The sequencing library’s preparation is the first step in any Next Generation Sequencing analysis. There are different ways to prepare a sequencing library, depending on the sequencing platform (Life Technologies, Illumina, Roche, Pacific Biosciences) and the planned analysis (whole genome sequencing, whole exome sequencing, targeted DNA sequencing, whole-transcriptome sequencing, targeted RNA sequencing, ChIP-seq, RIP-seq, epigenetic studies and more). The NGS library can also be successfully prepared from single cells in case of need.
DNA and RNA sequencing libraries
The sequencing library can be prepared by starting from genomic DNA or RNA. The workflow for the preparation of a DNA sequencing library consists of three fundamental steps:
- Fragmentation and sizing of the nucleic acid (DNA or RNA) to obtain fragments of a predefined length
- Attachment of the adaptors (adapters) to the extremities of the fragments
- Library quantification
There’s an additional step in any RNA sequencing library: the RNA conversion in cDNA. The fragmentation step can be done before or after the cDNA synthesis.

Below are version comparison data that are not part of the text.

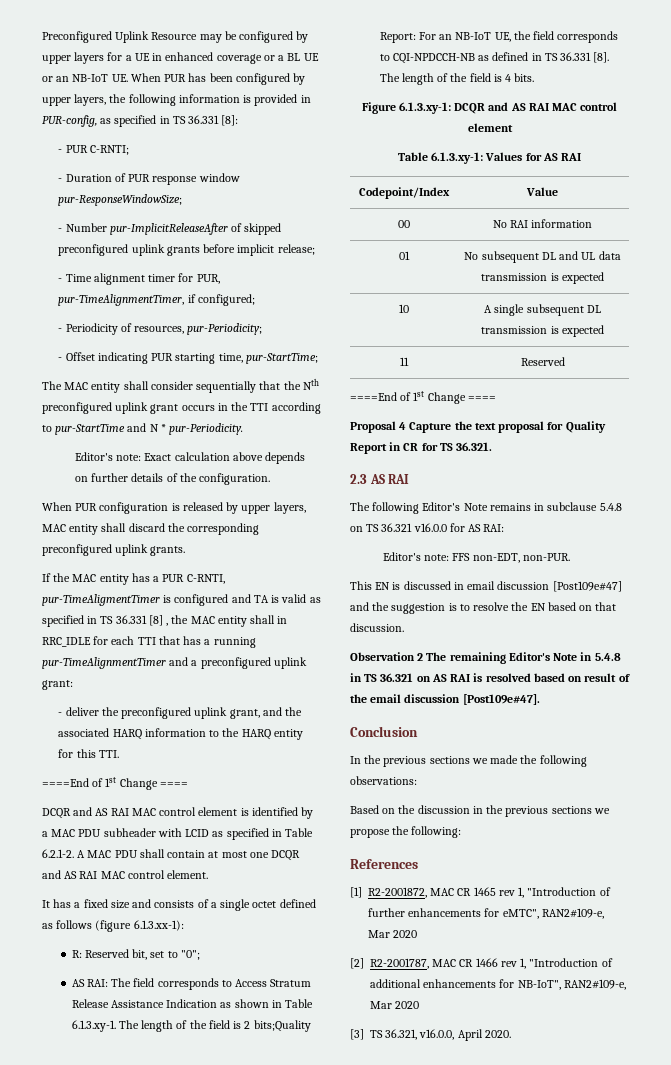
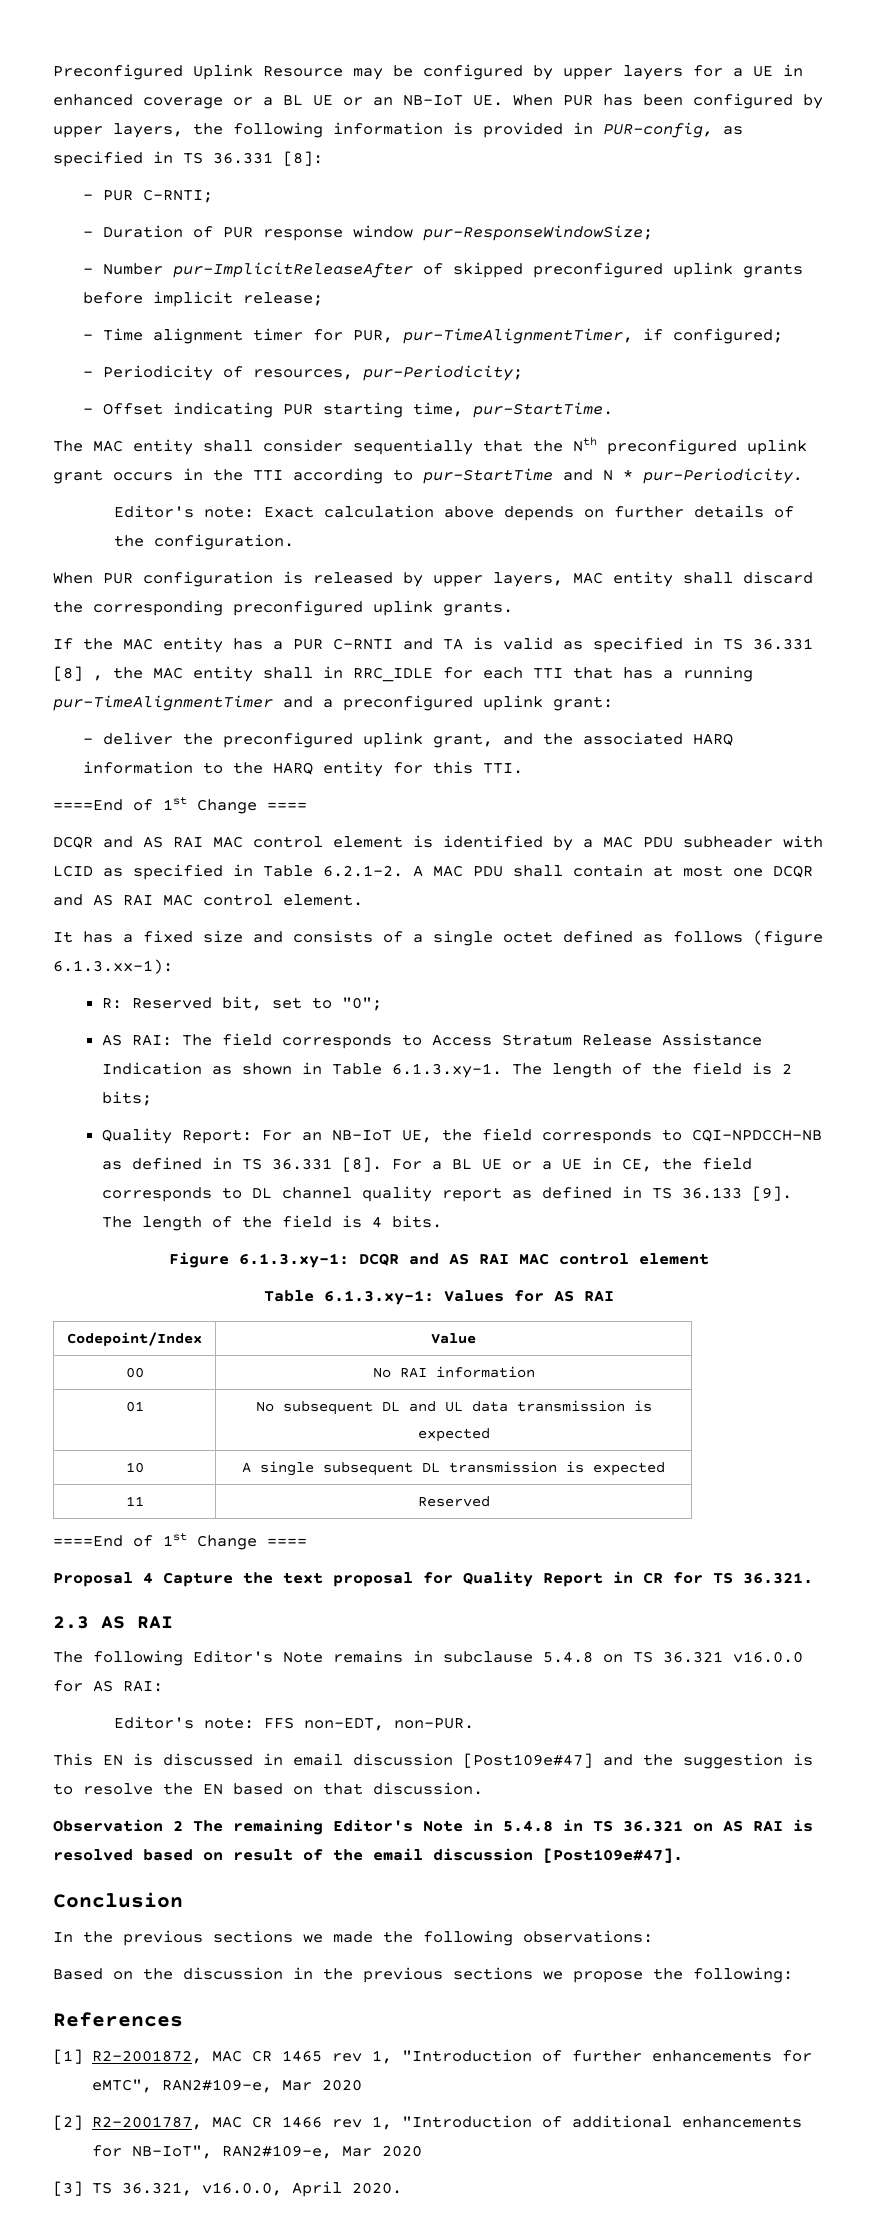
[245,353,318,364] pur-StartTime; -> [473,402,614,418] pur-StartTime.
[186,574,225,584] [42,594,229,606] C-RNTI, pur-TimeAligmentTimer is configured -> [333,638,393,650] C-RNTI
[253,1020,311,1032] bits;Quality -> [101,1091,152,1106] [101,1128,172,1144] bits; // Quality
(610, 57) none -> [391,1157,752,1172] [101,1186,792,1202] For a BL UE or a UE in CE, the field corresponds to DL channel quality report as defined in TS 36.133 [9].

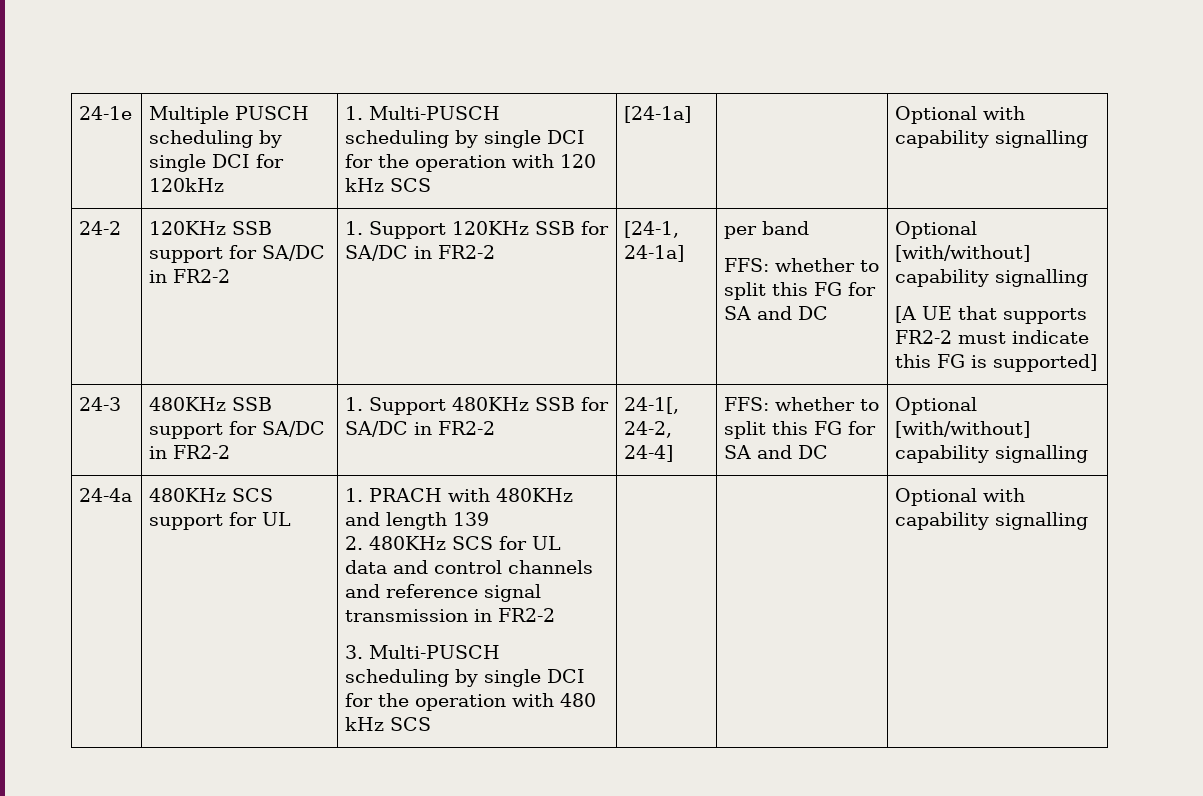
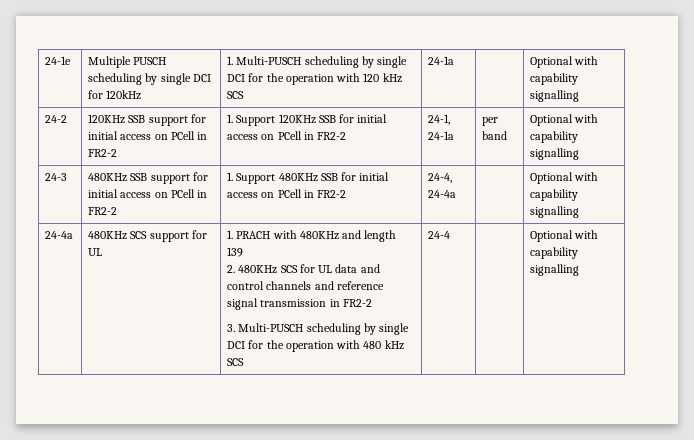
[624,106,692,123] [24-1a] -> [428,56,455,65] 24-1a
[262,245,326,261] SA/DC -> [88,131,195,140] initial access on PCell
[345,245,496,261] [624,221,680,238] [624,245,685,262] SA/DC in FR2-2 | [24-1, 24-1a] -> [357,114,388,123] [227,131,347,140] [428,114,451,125] [428,131,455,140] initial access on PCell in FR2-2 | 24-1, 24-1a
[724,258,880,272] [724,282,877,300] [724,306,829,320] [895,221,978,239] [895,245,1031,262] [895,269,1089,287] [895,306,1088,324] [895,330,1090,344] [895,354,1098,372] // FFS: whether to split this FG for SA and DC | Optional [with/without] capability signalling // [A UE that supports FR2-2 must indicate this FG is supported] -> [530,114,599,126] [530,131,579,143] [530,148,580,160] | Optional with capability signalling
[262,421,326,437] SA/DC -> [88,189,195,198] initial access on PCell
[345,421,496,437] [624,397,680,414] [624,421,673,438] [624,445,674,462] [724,397,880,411] [724,421,877,439] [724,445,829,459] [895,397,978,415] [895,421,1031,438] SA/DC in FR2-2 | 24-1[, 24-2, 24-4] | FFS: whether to split this FG for SA and DC | Optional [with/without] -> [359,172,390,181] [227,189,347,198] [428,173,453,183] [428,190,457,198] [530,172,599,184] initial access on PCell in FR2-2 | 24-4, 24-4a | | Optional with
(432, 724) none -> [428,231,451,239] 24-4

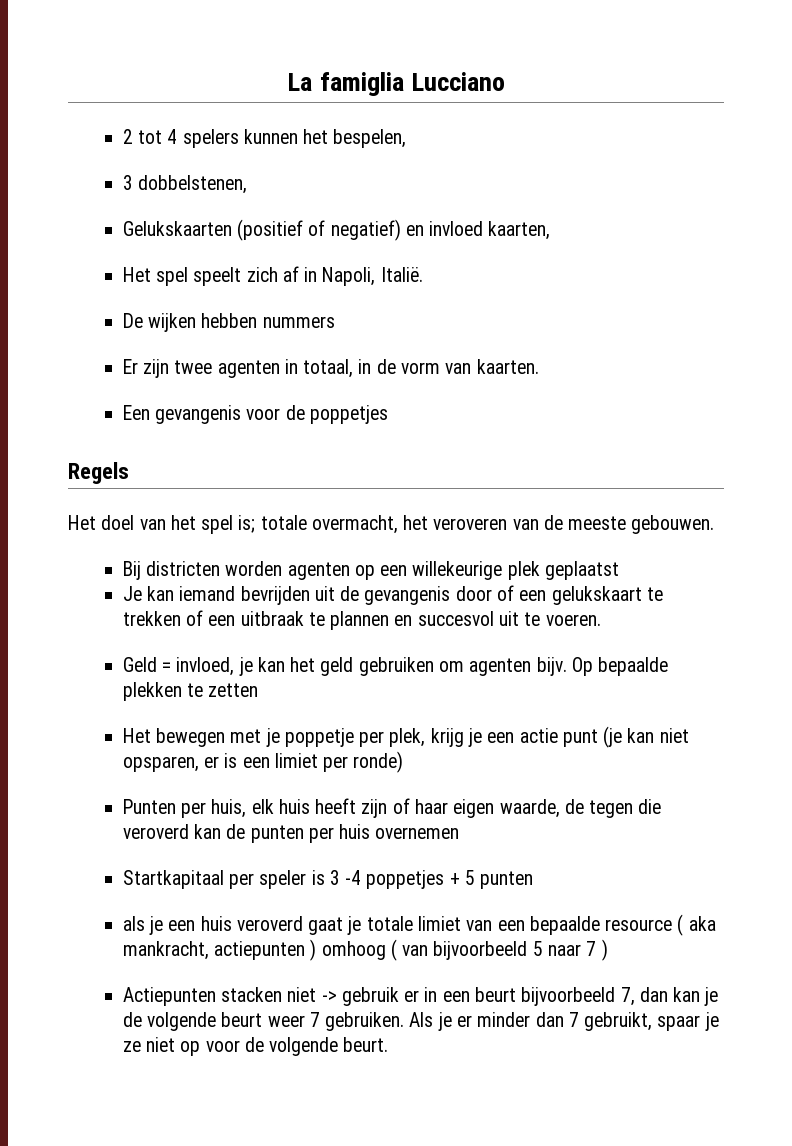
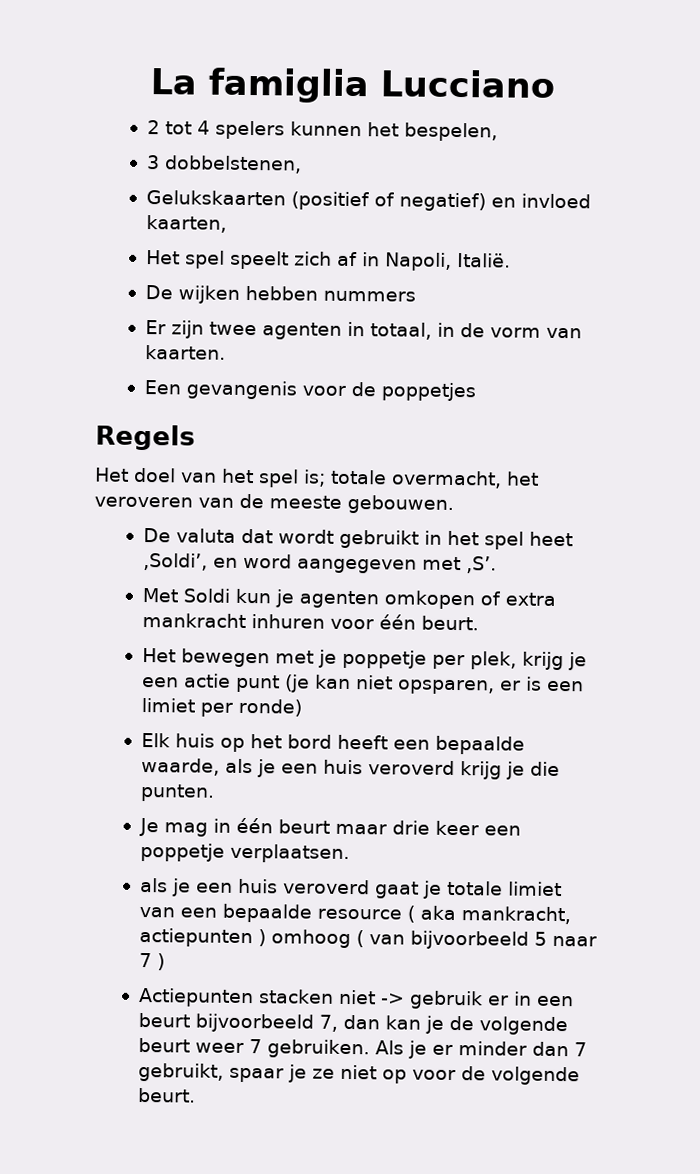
[122,561,619,580] [122,585,663,605] [122,610,601,630] [122,657,669,676] [122,682,259,701] Bij districten worden agenten op een willekeurige plek geplaatst // Je kan iemand bevrijden uit de gevangenis door of een gelukskaart te trekken of een uitbraak te plannen en succesvol uit te voeren. // Geld = invloed, je kan het geld gebruiken om agenten bijv. Op bepaalde plekken te zetten -> [142,528,573,550] [142,553,497,574] [141,588,556,610] [141,613,479,631] De valuta dat wordt gebruikt in het spel heet ,Soldi’, en word aangegeven met ,S’. // Met Soldi kun je agenten omkopen of extra mankracht inhuren voor één beurt.
[122,798,662,818] [122,824,460,843] [122,870,534,889] Punten per huis, elk huis heeft zijn of haar eigen waarde, de tegen die veroverd kan de punten per huis overnemen // Startkapitaal per speler is 3 -4 poppetjes + 5 punten -> [140,732,525,755] [140,757,560,780] [139,783,215,802] [138,817,521,837] [139,842,350,864] Elk huis op het bord heeft een bepaalde waarde, als je een huis veroverd krijg je die punten. // Je mag in één beurt maar drie keer een poppetje verplaatsen.

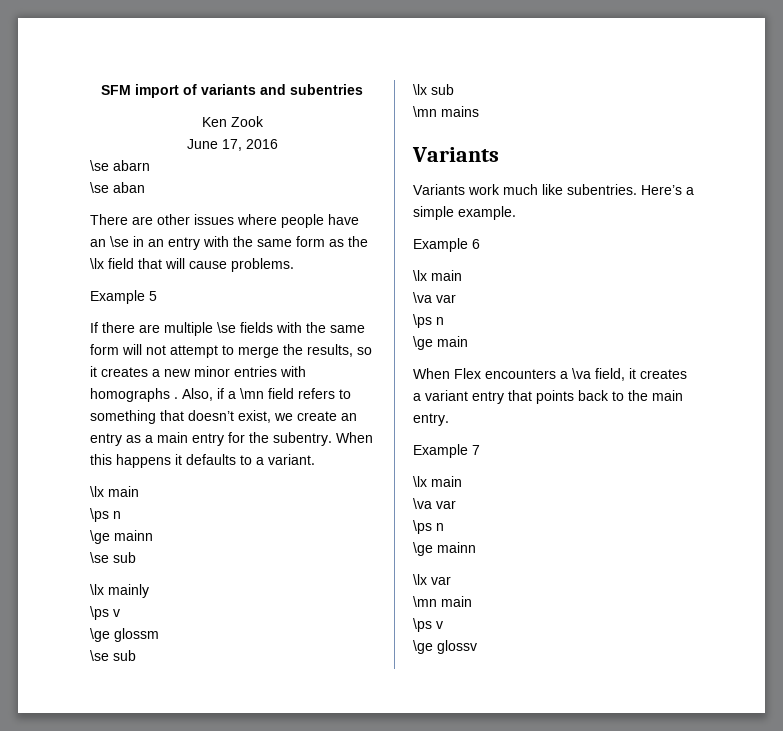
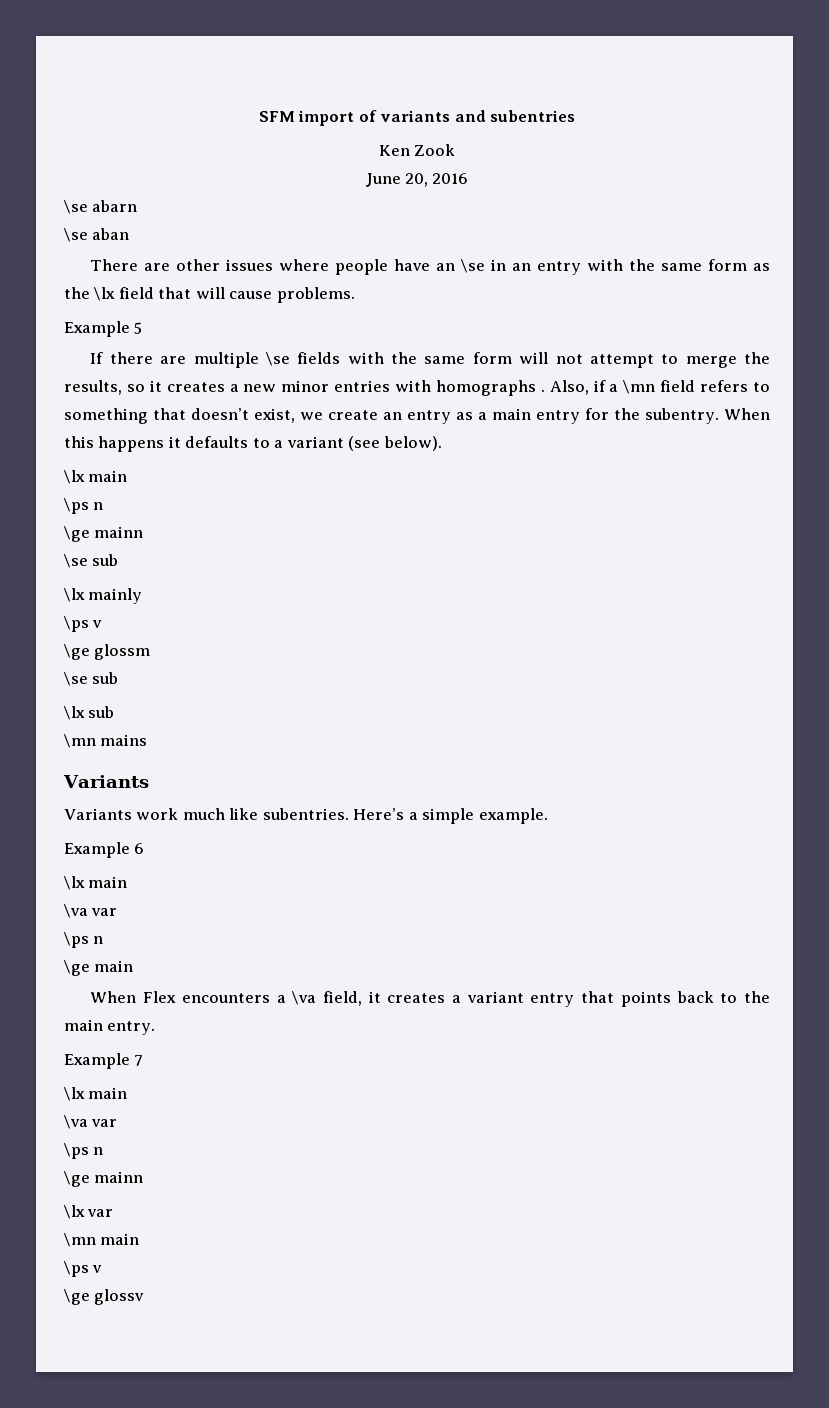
[221,139,242,151] 17, -> [405,173,428,187] 20,
[268,454,315,465] variant. -> [286,436,442,451] variant (see below).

Nucleic acid fragmentation (DNA, RNA, or cDNA) can be done by utilizing physical methods (acoustic shearing, better known as sonication), enzymatic methods (by using aspecific endonucleases such as the DNase I, Fragmentase, or commercial enzymatic kits like the Nextera tagmentation kit – Illumina – which not only breaks the DNA but also attaches the adapters with a transposase) or chemical methods. The physical and enzymatic methods are the most widely used (see, for instance, the sonication made with Covaris to obtain DNA fragments in the 100–5,000 bp range). However, for mate-pair libraries, long fragments can be obtained (6,000 to 20,000 bp).
The size of the fragments is crucial. The optimal size of the library fragments depends on the platform to be used and the scope of the analysis. For instance, up to 1,500 bp fragments can be used on Illumina platforms. However, in the case of exome sequencing, it is recommended to use an insert size of 200-250 bp as a maximum (the term “insert” refers to the DNA fragment once the adapters have been added to its extremities). This is due to the average size of a human exon, which is about 200 bp.
Attachment of the adapters
Once the DNA or RNA fragmentation is complete, the so-called adapters (or adaptors) must be attached to both extremities of each fragment. A sequencing library is, by definition, a pool of DNA fragments with adapters attached. Adapters are designed to interact with a specific sequencing platform, either the flow-cell surface (Illumina) or beads (Ion Torrent). After the adapters have been attached, there’s a sizing phase, during which all fragments of undesired size and all adapters dimers are removed. Adapters dimers result from self-ligation of the adapters without a library insert sequence and are particularly abundant when the initial DNA quantity. Since adapter dimers can significantly affect the sequencing yield by consuming valuable space on the flow cell, removing them from the library is essential. A clean-up can successfully remove the dimers with magnetic beads.
The library quantification is a pivotal step and should be made using the most accurate and sensible method. The sequencing library quantification is usually made by PCR-based methods (digital PCR – dPCR – or quantitative PCR – qPCR).
The final quality of the sequencing library
When preparing a sequencing library, getting the highest complexity level possible is essential. In other words, the final library must reflect the singularity of the starting material as much as possible. This result can be obtained by limiting the number of segmental duplications. The shorter the fragments, the higher the chance that the fragments are less specific and can align at more than one locus of the reference sequence. So library complexity can be essentially measured by the percentage of duplicate reads present in the sequencing data.
A sound sequencing library will help minimize the PCR step needed to enrich the target because the amplification step can be a source of bias. For example, the GC content substantially impacts PCR amplification efficiency. However, some enzymes can reduce the GC content-related biases, such as the Kapa HiFi (Kapa Biosystems, Wilmington, MA) or AccuPrime Taq DNA Polymerase High Fidelity (Life Technologies).
Another critical factor to consider is the mitigation of batch effects. For example, when doing multiplexing, errors can occur in whole batches of samples, e.g., because of bad reaction settings reaction, reagent quality, pipetting accuracy, or different technicians.
Breda Genetics srl
Breda Genetics srl is supported by global biotechnological partners in processing its sequencing loads. Different fragmentation methods can be used during the preparation of the sequencing library, depending on the exome type (from sonication to enzymatic fragmentation).